One step toward Damon, and she’d be in a castle of secrets, watched, protected, maybe even loved… but never free.
“Zara?” Damon’s voice again, closer. “Are you alright?”
She looked at Killian.
“Give me until tomorrow.”
His jaw clenched. “You don’t have until tomorrow.”
“Then wait anyway.”
He stared at her for a beat longer, then melted into the shadows with a soft whisper: “Don’t trust him.”
The moment he vanished, the door opened.
Damon stepped in. Shirtless. Muscles tense. Eyes sharper than before.
“Who was here?” he asked.
Zara didn’t answer.
His eyes scanned the room.
“I can smell him,” he said tightly.
“I told him to leave,” she said, voice quiet.
“And if I hadn’t walked in?” he asked. “Would you have gone with him?”

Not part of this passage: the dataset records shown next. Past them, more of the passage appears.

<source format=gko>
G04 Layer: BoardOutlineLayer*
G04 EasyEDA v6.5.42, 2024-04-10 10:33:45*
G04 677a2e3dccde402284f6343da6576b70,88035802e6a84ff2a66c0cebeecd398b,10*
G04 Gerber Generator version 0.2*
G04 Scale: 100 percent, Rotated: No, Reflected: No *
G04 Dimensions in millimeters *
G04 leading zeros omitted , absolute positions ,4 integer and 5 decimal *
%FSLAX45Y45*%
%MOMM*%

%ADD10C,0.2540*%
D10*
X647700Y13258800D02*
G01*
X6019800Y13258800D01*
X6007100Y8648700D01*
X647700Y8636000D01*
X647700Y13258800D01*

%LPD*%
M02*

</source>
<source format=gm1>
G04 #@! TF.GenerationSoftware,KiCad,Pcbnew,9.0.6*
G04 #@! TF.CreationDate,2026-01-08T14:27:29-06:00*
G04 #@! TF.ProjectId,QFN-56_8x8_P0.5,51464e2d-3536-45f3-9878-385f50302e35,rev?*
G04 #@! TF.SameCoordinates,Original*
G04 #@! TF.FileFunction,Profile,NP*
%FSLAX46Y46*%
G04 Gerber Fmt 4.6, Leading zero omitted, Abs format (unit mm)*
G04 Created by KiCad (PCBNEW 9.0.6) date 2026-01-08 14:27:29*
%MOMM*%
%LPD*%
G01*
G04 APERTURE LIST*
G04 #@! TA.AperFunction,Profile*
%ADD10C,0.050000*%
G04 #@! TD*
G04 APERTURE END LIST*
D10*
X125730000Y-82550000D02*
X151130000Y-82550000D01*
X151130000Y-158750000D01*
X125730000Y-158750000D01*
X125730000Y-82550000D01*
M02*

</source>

She didn’t know. She didn’t say.
Damon’s hands curled into fists at his sides.
“You’re not ready to leave,” he said. “Not until you know what you really are.”

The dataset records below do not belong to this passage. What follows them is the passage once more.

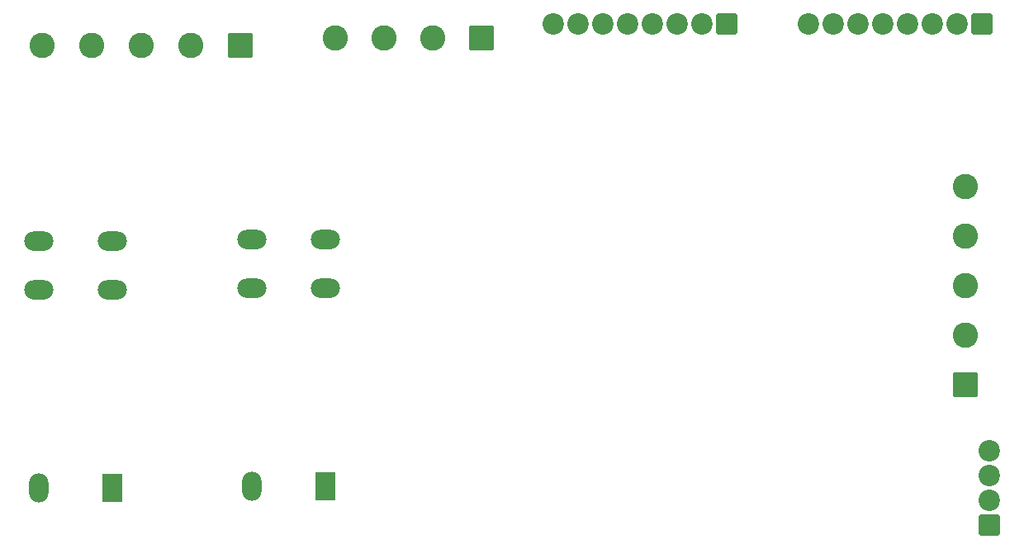
<source format=gbr>
%TF.GenerationSoftware,KiCad,Pcbnew,9.0.7-9.0.7~ubuntu24.04.1*%
%TF.CreationDate,2026-01-30T18:11:10-03:00*%
%TF.ProjectId,Main board,4d61696e-2062-46f6-9172-642e6b696361,1*%
%TF.SameCoordinates,Original*%
%TF.FileFunction,Soldermask,Bot*%
%TF.FilePolarity,Negative*%
%FSLAX46Y46*%
G04 Gerber Fmt 4.6, Leading zero omitted, Abs format (unit mm)*
G04 Created by KiCad (PCBNEW 9.0.7-9.0.7~ubuntu24.04.1) date 2026-01-30 18:11:10*
%MOMM*%
%LPD*%
G01*
G04 APERTURE LIST*
G04 Aperture macros list*
%AMRoundRect*
0 Rectangle with rounded corners*
0 $1 Rounding radius*
0 $2 $3 $4 $5 $6 $7 $8 $9 X,Y pos of 4 corners*
0 Add a 4 corners polygon primitive as box body*
4,1,4,$2,$3,$4,$5,$6,$7,$8,$9,$2,$3,0*
0 Add four circle primitives for the rounded corners*
1,1,$1+$1,$2,$3*
1,1,$1+$1,$4,$5*
1,1,$1+$1,$6,$7*
1,1,$1+$1,$8,$9*
0 Add four rect primitives between the rounded corners*
20,1,$1+$1,$2,$3,$4,$5,0*
20,1,$1+$1,$4,$5,$6,$7,0*
20,1,$1+$1,$6,$7,$8,$9,0*
20,1,$1+$1,$8,$9,$2,$3,0*%
G04 Aperture macros list end*
%ADD10O,3.000000X2.000000*%
%ADD11R,2.000000X3.000000*%
%ADD12O,2.000000X3.000000*%
%ADD13RoundRect,0.249999X0.850001X0.850001X-0.850001X0.850001X-0.850001X-0.850001X0.850001X-0.850001X0*%
%ADD14C,2.200000*%
%ADD15RoundRect,0.249999X0.850001X-0.850001X0.850001X0.850001X-0.850001X0.850001X-0.850001X-0.850001X0*%
%ADD16RoundRect,0.250000X1.050000X1.050000X-1.050000X1.050000X-1.050000X-1.050000X1.050000X-1.050000X0*%
%ADD17C,2.600000*%
%ADD18RoundRect,0.250000X1.050000X-1.050000X1.050000X1.050000X-1.050000X1.050000X-1.050000X-1.050000X0*%
G04 APERTURE END LIST*
D10*
%TO.C,K701*%
X56700000Y-65875000D03*
X56700000Y-60835000D03*
X49200000Y-65875000D03*
X49200000Y-60835000D03*
D11*
X56700000Y-86175000D03*
D12*
X49200000Y-86175000D03*
%TD*%
D13*
%TO.C,J108*%
X97850000Y-38705000D03*
D14*
X95310000Y-38705000D03*
X92770000Y-38705000D03*
X90230000Y-38705000D03*
X87690000Y-38705000D03*
X85150000Y-38705000D03*
X82610000Y-38705000D03*
X80070000Y-38705000D03*
%TD*%
D13*
%TO.C,J101*%
X123985000Y-38705000D03*
D14*
X121445000Y-38705000D03*
X118905000Y-38705000D03*
X116365000Y-38705000D03*
X113825000Y-38705000D03*
X111285000Y-38705000D03*
X108745000Y-38705000D03*
X106205000Y-38705000D03*
%TD*%
D15*
%TO.C,J109*%
X124783711Y-90151799D03*
D14*
X124783711Y-87611799D03*
X124783711Y-85071799D03*
X124783711Y-82531799D03*
%TD*%
D10*
%TO.C,K702*%
X34850000Y-66025000D03*
X34850000Y-60985000D03*
X27350000Y-66025000D03*
X27350000Y-60985000D03*
D11*
X34850000Y-86325000D03*
D12*
X27350000Y-86325000D03*
%TD*%
D16*
%TO.C,J110*%
X72750000Y-40202500D03*
D17*
X67750000Y-40202500D03*
X62750000Y-40202500D03*
X57750000Y-40202500D03*
%TD*%
D18*
%TO.C,J103*%
X122350000Y-75725000D03*
D17*
X122350000Y-70645000D03*
X122350000Y-65565000D03*
X122350000Y-60485000D03*
X122350000Y-55405000D03*
%TD*%
D16*
%TO.C,J105*%
X48010000Y-40907500D03*
D17*
X42930000Y-40907500D03*
X37850000Y-40907500D03*
X32770000Y-40907500D03*
X27690000Y-40907500D03*
%TD*%
M02*

</source>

“Then stop hiding it from me,” she shot back. “Tell me everything.”
“You’re not just a werewolf,” he said after a beat. “You’re something older. Something the packs were told never existed.”
He walked to the window, staring out at the woods.
“You’re a Null.”
Zara frowned. “What the hell is that?”
“Nulls were the first bloodline,” he said. “Before Alphas, before Luna councils. Pure power. Born with the ability to suppress and override the instincts of other wolves. Kings feared them. Packs hunted them. And then… they disappeared.”
She swallowed hard. “And now you think I’m one of them.”
“I know you are,” he said. “Your mother was the last known Null. She died protecting you.”
Another knife to the ribs.
Zara’s voice trembled. “And you knew all this?”
“I found out after the fire,” Damon said. “After I made the deal. After it was too late.”
She turned to him, trembling. “You gave me up.”
“I did what I had to do to save my pack.”
“Bullshit!” she snapped. “You let me burn.”
“I didn’t know what they’d do,” he said. “I didn’t know they’d wipe you clean.”
“You’re lying.”
“I’m not.” He stepped closer. “I came for you, Zara. I fought through blood and bone to find you. I didn’t expect you to love me again—but I will protect you this time.”
Her lip curled. “I don’t need protection. I need the truth.”
“I’m giving it to you,” Damon said, voice fraying. “I made a mistake. But I’m not your enemy.”
Zara’s eyes burned. Her head pounded. Her wolf—silent all her life—scratched behind her ribs, restless and angry.
“I’m going to sleep,” she said coldly. “Alone.”
Damon nodded slowly and turned for the door.